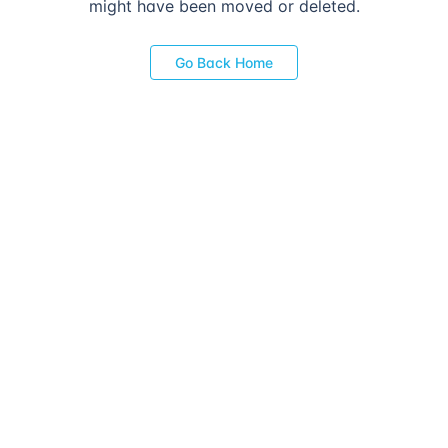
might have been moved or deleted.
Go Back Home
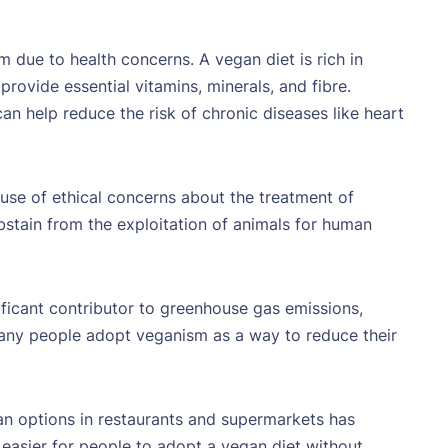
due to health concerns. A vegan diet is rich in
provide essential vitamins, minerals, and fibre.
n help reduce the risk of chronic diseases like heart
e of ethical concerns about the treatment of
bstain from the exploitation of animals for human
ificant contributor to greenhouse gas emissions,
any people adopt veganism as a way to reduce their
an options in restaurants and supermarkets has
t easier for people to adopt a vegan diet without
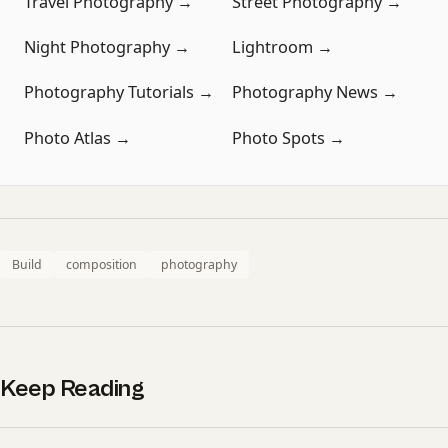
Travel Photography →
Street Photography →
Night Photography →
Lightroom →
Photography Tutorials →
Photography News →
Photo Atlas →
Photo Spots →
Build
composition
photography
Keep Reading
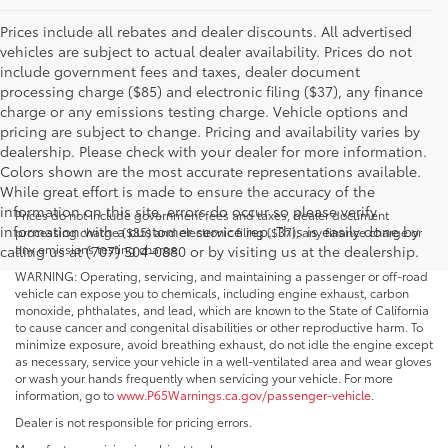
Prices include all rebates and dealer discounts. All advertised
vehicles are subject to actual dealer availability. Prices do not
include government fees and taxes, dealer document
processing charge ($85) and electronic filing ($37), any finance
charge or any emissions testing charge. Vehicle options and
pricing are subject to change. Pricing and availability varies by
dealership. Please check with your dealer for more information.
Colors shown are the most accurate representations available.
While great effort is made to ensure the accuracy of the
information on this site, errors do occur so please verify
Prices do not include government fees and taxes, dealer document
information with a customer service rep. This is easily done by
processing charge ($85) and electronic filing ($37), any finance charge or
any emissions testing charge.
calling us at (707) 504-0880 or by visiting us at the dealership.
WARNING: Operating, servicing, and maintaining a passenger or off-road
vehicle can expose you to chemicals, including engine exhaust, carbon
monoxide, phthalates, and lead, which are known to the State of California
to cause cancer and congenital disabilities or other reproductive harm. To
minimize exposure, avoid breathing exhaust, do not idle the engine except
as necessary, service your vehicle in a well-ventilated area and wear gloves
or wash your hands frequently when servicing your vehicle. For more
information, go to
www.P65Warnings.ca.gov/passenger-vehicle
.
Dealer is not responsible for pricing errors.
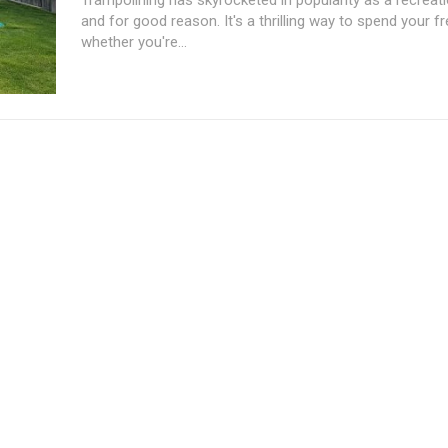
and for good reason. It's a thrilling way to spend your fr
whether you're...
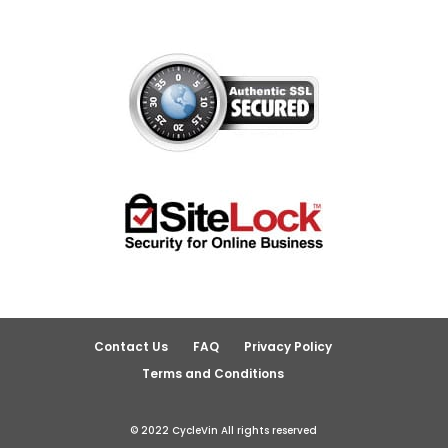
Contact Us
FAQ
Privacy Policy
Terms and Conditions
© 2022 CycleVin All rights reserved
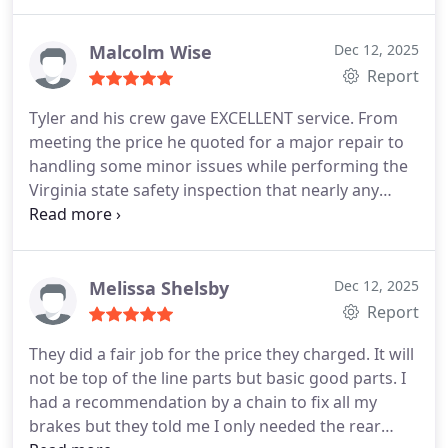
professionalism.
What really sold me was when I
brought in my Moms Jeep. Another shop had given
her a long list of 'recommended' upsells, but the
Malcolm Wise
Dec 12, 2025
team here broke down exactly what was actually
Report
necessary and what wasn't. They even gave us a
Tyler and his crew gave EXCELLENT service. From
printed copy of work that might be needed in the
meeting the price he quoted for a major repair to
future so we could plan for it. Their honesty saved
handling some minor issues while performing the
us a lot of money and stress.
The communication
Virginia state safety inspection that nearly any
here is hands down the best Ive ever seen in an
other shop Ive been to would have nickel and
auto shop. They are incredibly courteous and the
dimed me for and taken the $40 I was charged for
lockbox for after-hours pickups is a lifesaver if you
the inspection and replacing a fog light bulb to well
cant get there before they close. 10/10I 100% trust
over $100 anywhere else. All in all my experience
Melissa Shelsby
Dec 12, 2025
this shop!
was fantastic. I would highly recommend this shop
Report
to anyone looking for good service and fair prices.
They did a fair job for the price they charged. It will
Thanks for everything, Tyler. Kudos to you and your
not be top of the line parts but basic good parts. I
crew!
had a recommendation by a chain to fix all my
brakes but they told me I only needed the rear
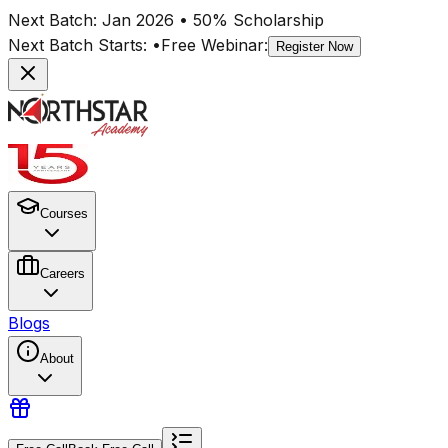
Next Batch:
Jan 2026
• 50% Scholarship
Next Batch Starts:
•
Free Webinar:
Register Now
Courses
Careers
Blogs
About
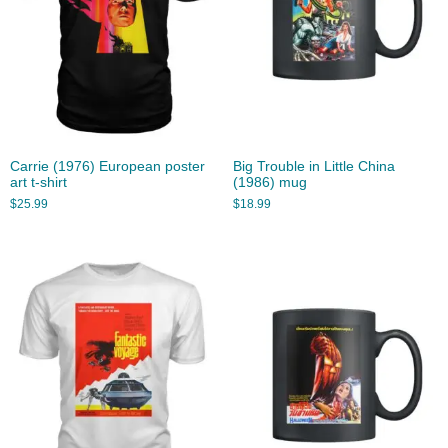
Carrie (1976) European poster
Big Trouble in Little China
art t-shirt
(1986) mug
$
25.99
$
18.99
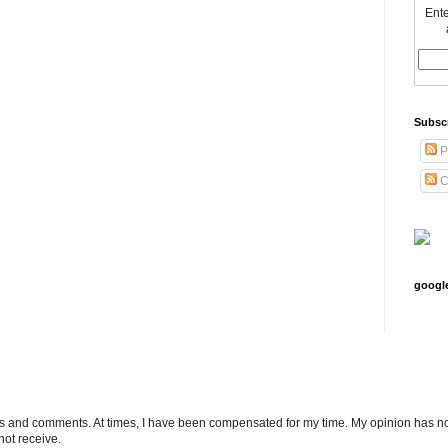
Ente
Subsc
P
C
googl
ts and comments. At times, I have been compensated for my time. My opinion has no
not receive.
====
§ TASK TO COMPLETE: Exactly as written, repeat the lines of the material above from the first through the line holding "pricing are subject", with both ends in the copy and no pictures.

§ ANSWER SECTION:
might have been moved or deleted.
Go Back Home
due to health concerns. A vegan diet is rich in
provide essential vitamins, minerals, and fibre.
n help reduce the risk of chronic diseases like heart
e of ethical concerns about the treatment of
bstain from the exploitation of animals for human
ificant contributor to greenhouse gas emissions,
any people adopt veganism as a way to reduce their
an options in restaurants and supermarkets has
t easier for people to adopt a vegan diet without
Travel Photography →
Street Photography →
Night Photography →
Lightroom →
Photography Tutorials →
Photography News →
Photo Atlas →
Photo Spots →
Build
composition
photography
Keep Reading
Prices include all rebates and dealer discounts. All advertised
vehicles are subject to actual dealer availability. Prices do not
include government fees and taxes, dealer document
processing charge ($85) and electronic filing ($37), any finance
charge or any emissions testing charge. Vehicle options and
pricing are subject to change. Pricing and availability varies by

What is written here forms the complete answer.